- _Извлечённый текст_
-=-=-=-=-
Стихотворения — страница 7 из 37

[1]

Элегии Давыдова ждала своеобразная судьба. Их поэтические открытия оказались не ко времени в эпоху господства «унылой элегии». Последняя в 1810-е годы была продуктивным жанром, из которого предстояло вырасти аналитической элегии Баратынского. В 30-е же годы Давыдов отказывается от этого жанра и смотрит на свои элегии как на стихи «старинной выделки». Он не сумел сам оценить своего новаторства, но очень ясно ощущал генеалогию своих стихов.
-=-=-=-=-
- _Извлечённые данные_

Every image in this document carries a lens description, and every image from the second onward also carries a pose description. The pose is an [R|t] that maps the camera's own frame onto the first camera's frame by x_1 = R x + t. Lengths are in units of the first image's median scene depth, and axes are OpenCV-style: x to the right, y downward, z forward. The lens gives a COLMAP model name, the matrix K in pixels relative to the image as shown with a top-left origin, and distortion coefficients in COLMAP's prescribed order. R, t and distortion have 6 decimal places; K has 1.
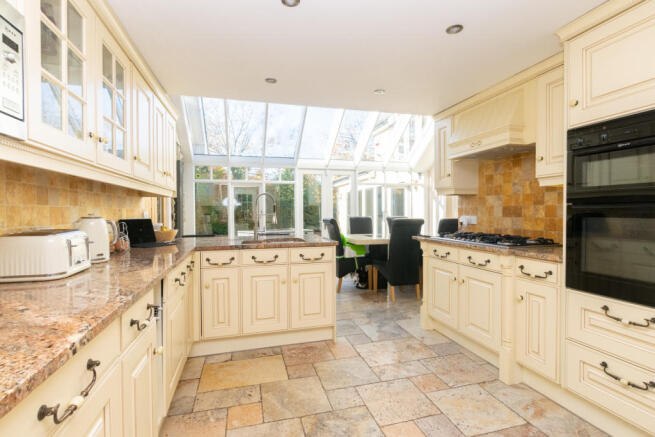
lens RADIAL K [[306.9, 0, 325.7], [0, 306.9, 215.6], [0, 0, 1]] dist [0.000551, -0.000152]
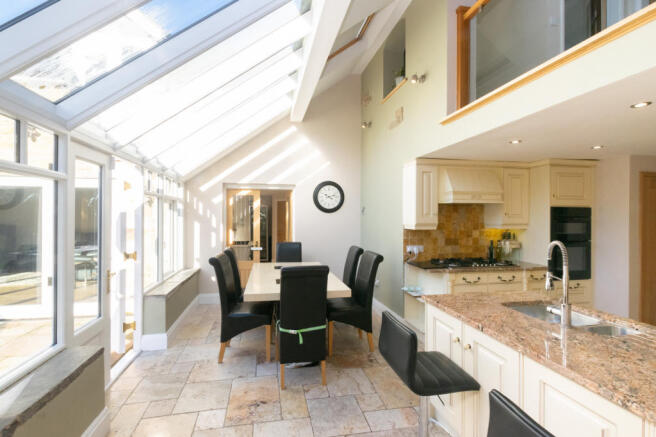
lens RADIAL K [[286.0, 0, 323.4], [0, 286.0, 216.5], [0, 0, 1]] dist [0.001254, -0.000408]
pose [[0.078567, 0.008108, 0.996876, -0.856544], [0.006373, 0.999942, -0.008635, -0.131627], [-0.996888, 0.007032, 0.078511, 1.554026]]
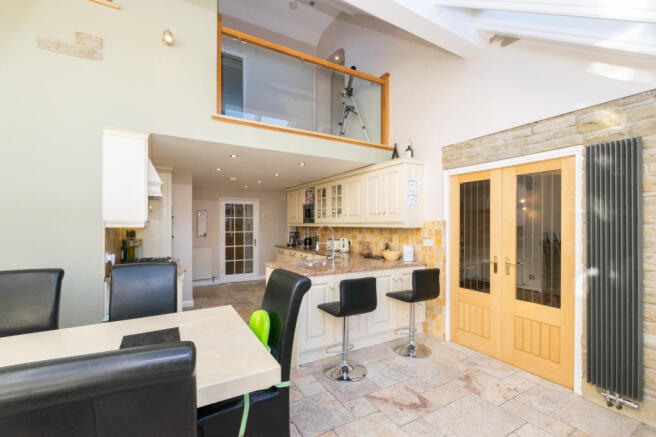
lens RADIAL K [[286.0, 0, 324.3], [0, 286.0, 222.8], [0, 0, 1]] dist [0.001254, -0.000408]
pose [[-0.968347, 0.002737, -0.249593, 0.095856], [0.000570, 0.999962, 0.008755, -0.105446], [0.249607, 0.008336, -0.968311, 2.311963]]
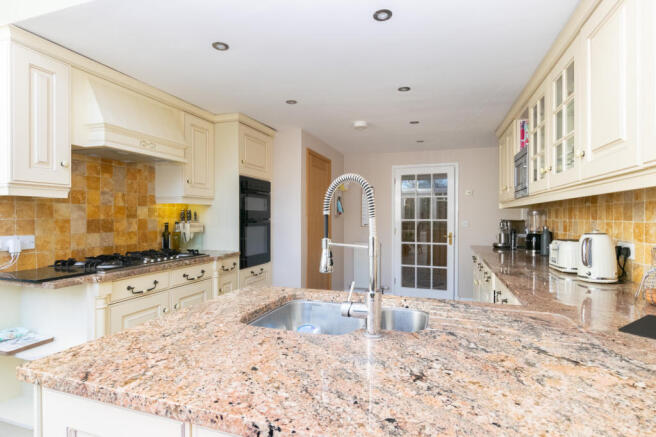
lens RADIAL K [[333.2, 0, 326.9], [0, 333.2, 218.2], [0, 0, 1]] dist [0.002423, -0.000488]
pose [[-0.823871, 0.001679, 0.566774, -0.404943], [0.011007, 0.999854, 0.013039, -0.039749], [-0.566670, 0.016981, -0.823770, 1.426501]]
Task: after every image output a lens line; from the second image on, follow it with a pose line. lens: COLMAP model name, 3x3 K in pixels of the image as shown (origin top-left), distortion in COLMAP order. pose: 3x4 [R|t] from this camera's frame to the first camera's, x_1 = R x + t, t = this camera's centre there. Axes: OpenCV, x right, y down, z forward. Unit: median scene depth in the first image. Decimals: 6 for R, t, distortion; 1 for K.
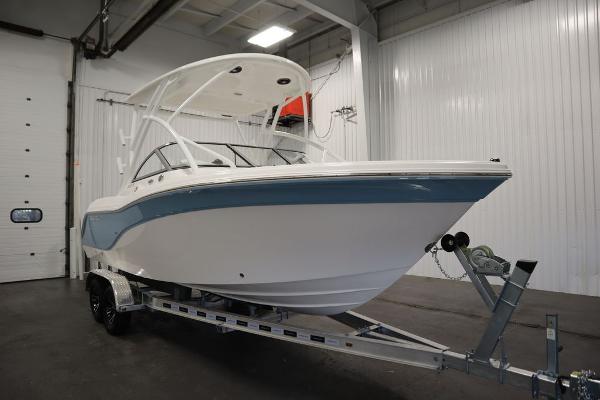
lens RADIAL K [[421.1, 0, 298.4], [0, 421.1, 201.9], [0, 0, 1]] dist [-0.095780, 0.048284]
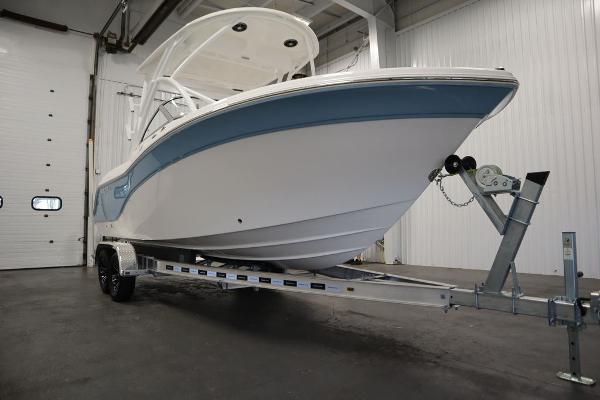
lens RADIAL K [[421.1, 0, 298.4], [0, 421.1, 201.9], [0, 0, 1]] dist [-0.095780, 0.048284]
pose [[0.998096, -0.001808, -0.061660, 0.031628], [-0.000687, 0.999183, -0.040421, 0.093008], [0.061682, 0.040386, 0.997278, 0.024704]]
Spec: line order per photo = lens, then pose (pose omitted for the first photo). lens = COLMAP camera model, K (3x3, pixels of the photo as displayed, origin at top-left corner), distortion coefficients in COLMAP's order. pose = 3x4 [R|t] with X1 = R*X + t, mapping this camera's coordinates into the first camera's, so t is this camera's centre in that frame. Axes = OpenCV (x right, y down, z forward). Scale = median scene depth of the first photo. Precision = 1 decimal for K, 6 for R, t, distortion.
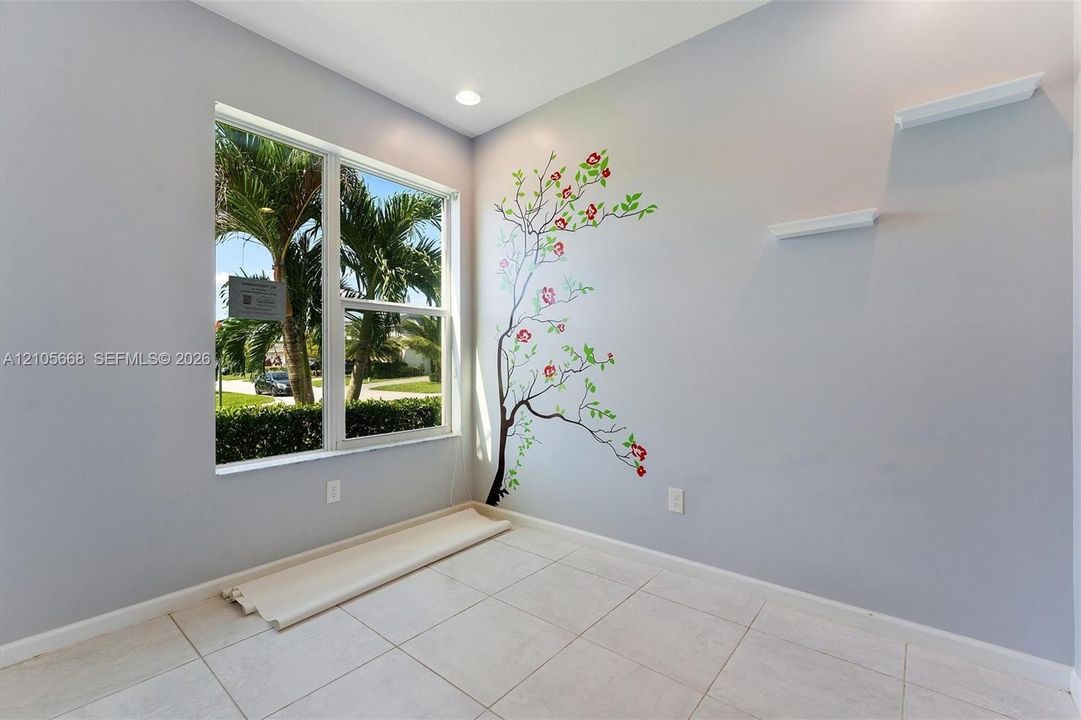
lens RADIAL K [[449.1, 0, 544.3], [0, 449.1, 364.1], [0, 0, 1]] dist [-0.008361, 0.000655]
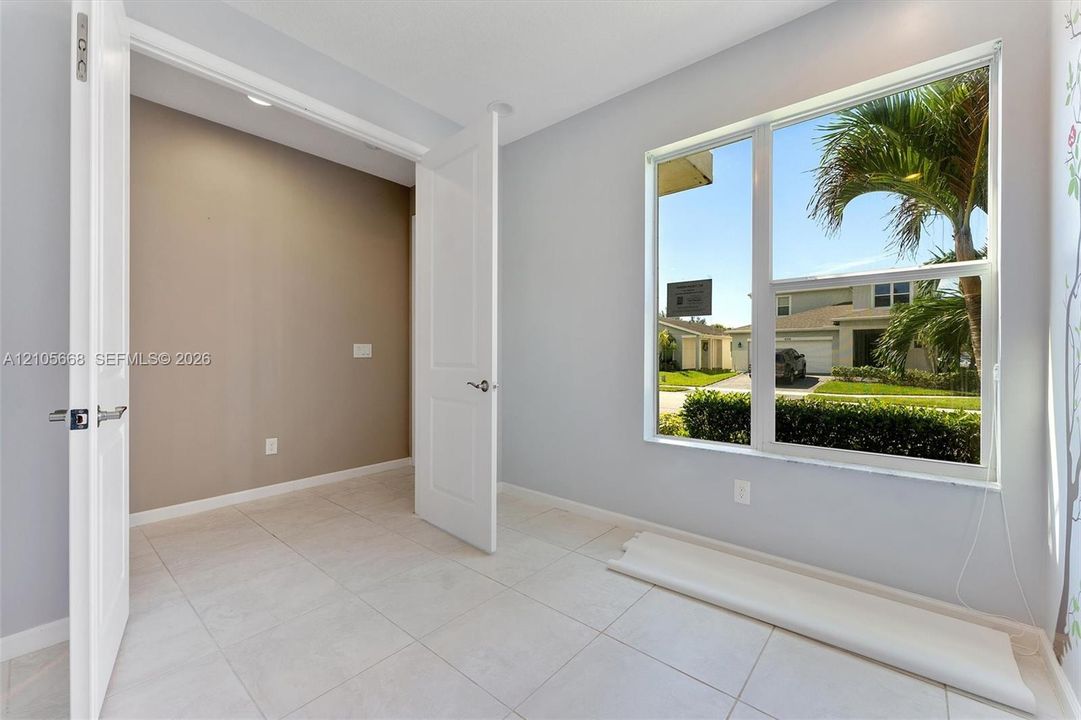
lens RADIAL K [[449.1, 0, 543.8], [0, 449.1, 353.7], [0, 0, 1]] dist [-0.008361, 0.000655]
pose [[-0.037790, -0.002247, -0.999283, 0.462746], [-0.008868, 0.999959, -0.001913, 0.001345], [0.999246, 0.008789, -0.037808, 0.598524]]
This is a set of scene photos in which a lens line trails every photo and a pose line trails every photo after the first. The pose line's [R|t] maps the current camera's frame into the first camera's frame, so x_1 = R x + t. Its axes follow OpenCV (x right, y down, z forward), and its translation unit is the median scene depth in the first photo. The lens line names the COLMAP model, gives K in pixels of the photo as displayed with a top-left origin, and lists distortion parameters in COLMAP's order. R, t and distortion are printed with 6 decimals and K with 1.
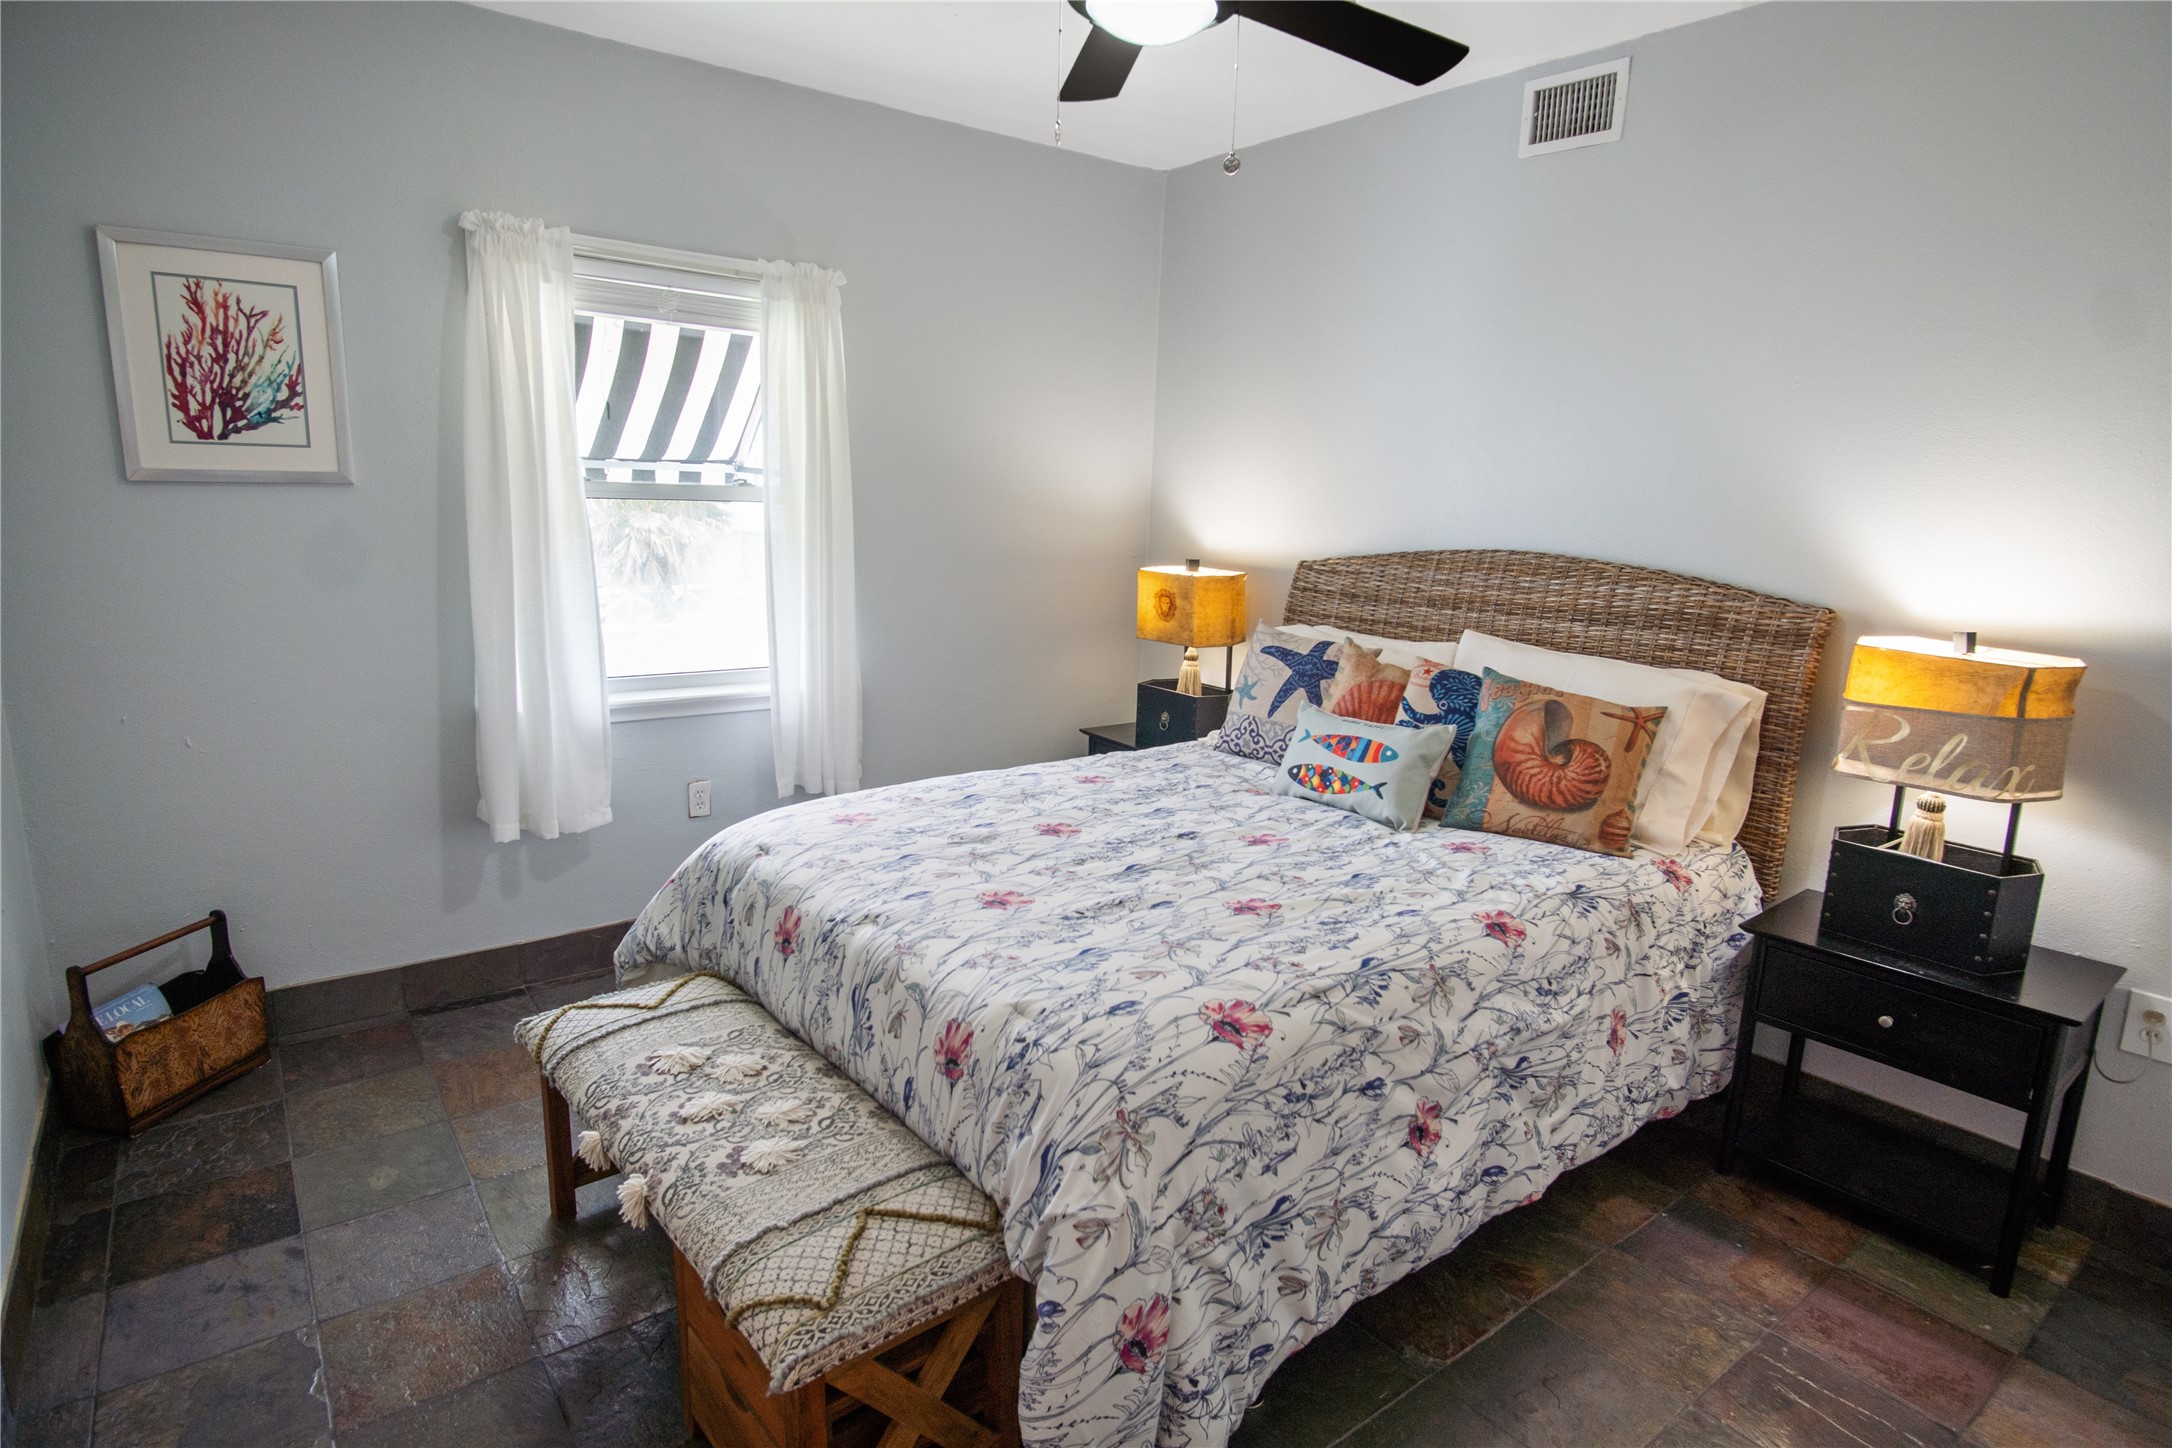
-=-=-=-=-
- _Список заданий_
a) Переведите на английский язык предложение из текста об элегиях Давыдова: «Он не сумел сам оценить своего новаторства, но очень ясно ощущал генеалогию своих стихов.»
b) Извлеките дословно из текста об элегиях Давыдова фрагмент от слов «Элегии Давыдова ждала» до слов «генеалогию своих стихов.».

- _Решённые задания_
a) He was unable to appreciate his own innovation himself, but he had a very clear sense of the genealogy of his poems.

b)
Элегии Давыдова ждала своеобразная судьба. Их поэтические открытия оказались не ко времени в эпоху господства «унылой элегии». Последняя в 1810-е годы была продуктивным жанром, из которого предстояло вырасти аналитической элегии Баратынского. В 30-е же годы Давыдов отказывается от этого жанра и смотрит на свои элегии как на стихи «старинной выделки». Он не сумел сам оценить своего новаторства, но очень ясно ощущал генеалогию своих стихов.